The Cygnus spacecraft just after release from the space station's Canadian-built robot arm Friday. Photo credit: NASA TV
 
The Cygnus spacecraft is scheduled to re-enter Earth's atmosphere over the uninhabited South Pacific Ocean on Sunday. The cargo ship is designed to disintegrate and burn up during re-entry, disposing of unneeded items and trash stowed inside by the space station's astronauts.

Under the control of engineers on the ground, the space station's 58-foot-long robotic arm pulled the Cygnus spacecraft away from a berthing port on the outpost's Harmony module at 5:14 a.m. EDT (0914 GMT), then maneuvered the spaceship to a release point about 30 feet below the complex.

European Space Agency astronaut Alexander Gerst, assisted by NASA flight engineer Reid Wiseman, took control of the robot arm and commanded it to release the Cygnus spacecraft at 6:40 a.m. EDT (1040 GMT).

Moments later, astronauts inside the space station sent commands for the Cygnus spacecraft to fire thrusters and fly away from the complex. It cleared the space station's "keep out" sphere, an imaginary safety zone around the outpost, a few minutes after separating from the robot arm.

The departure of the Cygnus spacecraft ends the second flight of the expendable Orbital-built freighter to the space station. The mission, known as Orb-2, launched July 13 aboard an Antares rocket from Wallops Island, Va.

Loaded with nearly 3,300 pounds of equipment, experiments and food, the spaceship completed a rendezvous with the space station July 16, when it was captured by the robot arm.

The mission is part of a $1.9 billion deal between NASA and Orbital for at least eight cargo deliveries through 2016.

Now filled with trash, the spacecraft will fly a safe distance from the space station before a pair of braking burns to guide it into a re-entry zone between New Zealand and South America.

Re-entry is scheduled for around 9:11 a.m. EDT (1311 GMT) Sunday.

The re-entry is timed to allow the crew on the space station to observe the spacecraft's fiery fall from space.

The crew's observations of Sunday's Cygnus re-entry is an exercise to prepare for the demise of Europe's ATV early next year.

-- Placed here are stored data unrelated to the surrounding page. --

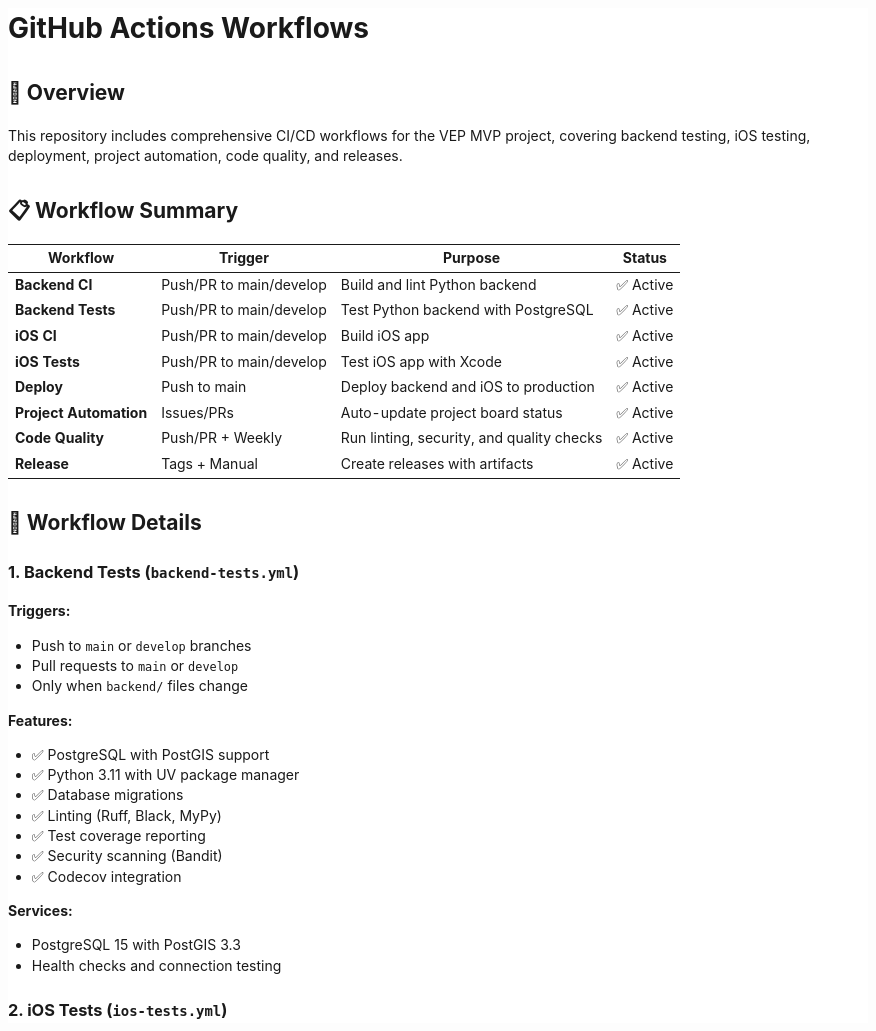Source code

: # GitHub Actions Workflows

## 🚀 Overview

This repository includes comprehensive CI/CD workflows for the VEP MVP project, covering backend testing, iOS testing, deployment, project automation, code quality, and releases.

## 📋 Workflow Summary

| Workflow | Trigger | Purpose | Status |
|----------|---------|---------|--------|
| **Backend CI** | Push/PR to main/develop | Build and lint Python backend | ✅ Active |
| **Backend Tests** | Push/PR to main/develop | Test Python backend with PostgreSQL | ✅ Active |
| **iOS CI** | Push/PR to main/develop | Build iOS app | ✅ Active |
| **iOS Tests** | Push/PR to main/develop | Test iOS app with Xcode | ✅ Active |
| **Deploy** | Push to main | Deploy backend and iOS to production | ✅ Active |
| **Project Automation** | Issues/PRs | Auto-update project board status | ✅ Active |
| **Code Quality** | Push/PR + Weekly | Run linting, security, and quality checks | ✅ Active |
| **Release** | Tags + Manual | Create releases with artifacts | ✅ Active |

## 🔧 Workflow Details

### 1. Backend Tests (`backend-tests.yml`)

**Triggers:**
- Push to `main` or `develop` branches
- Pull requests to `main` or `develop`
- Only when `backend/` files change

**Features:**
- ✅ PostgreSQL with PostGIS support
- ✅ Python 3.11 with UV package manager
- ✅ Database migrations
- ✅ Linting (Ruff, Black, MyPy)
- ✅ Test coverage reporting
- ✅ Security scanning (Bandit)
- ✅ Codecov integration

**Services:**
- PostgreSQL 15 with PostGIS 3.3
- Health checks and connection testing

### 2. iOS Tests (`ios-tests.yml`)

Officials are considering putting the ATV on a trajectory for a "shallow" re-entry when it plunges back to into the atmosphere at the end of its mission.

Instead of lowering the craft's orbit to intersect the Earth's surface, controllers would put the low point of the ATV's orbit in the upper atmosphere, making for a slower warm-up and disintegration of the spacecraft. The shallow re-entry would also spread debris along a longer footprint.

The experiment would help NASA and its partners prepare for the disposal of the International Space Station at the end of its mission. A controlled re-entry of such a large vehicle -- roughly the size of a football field and weighing nearly a million pounds -- has never been attempted before.

The release and re-entry of Cygnus comes during a busy week for the space station's six-man crew. A European Automated Transfer Vehicle cargo craft docked to the lab's Russian service module Tuesday, and two Russian cosmonauts are gearing up for a spacewalk Monday.

The spacewalk's agenda includes the deployment of a small Peruvian satellite and the retrieval and installation of science experiments outside the Russian section of the space station.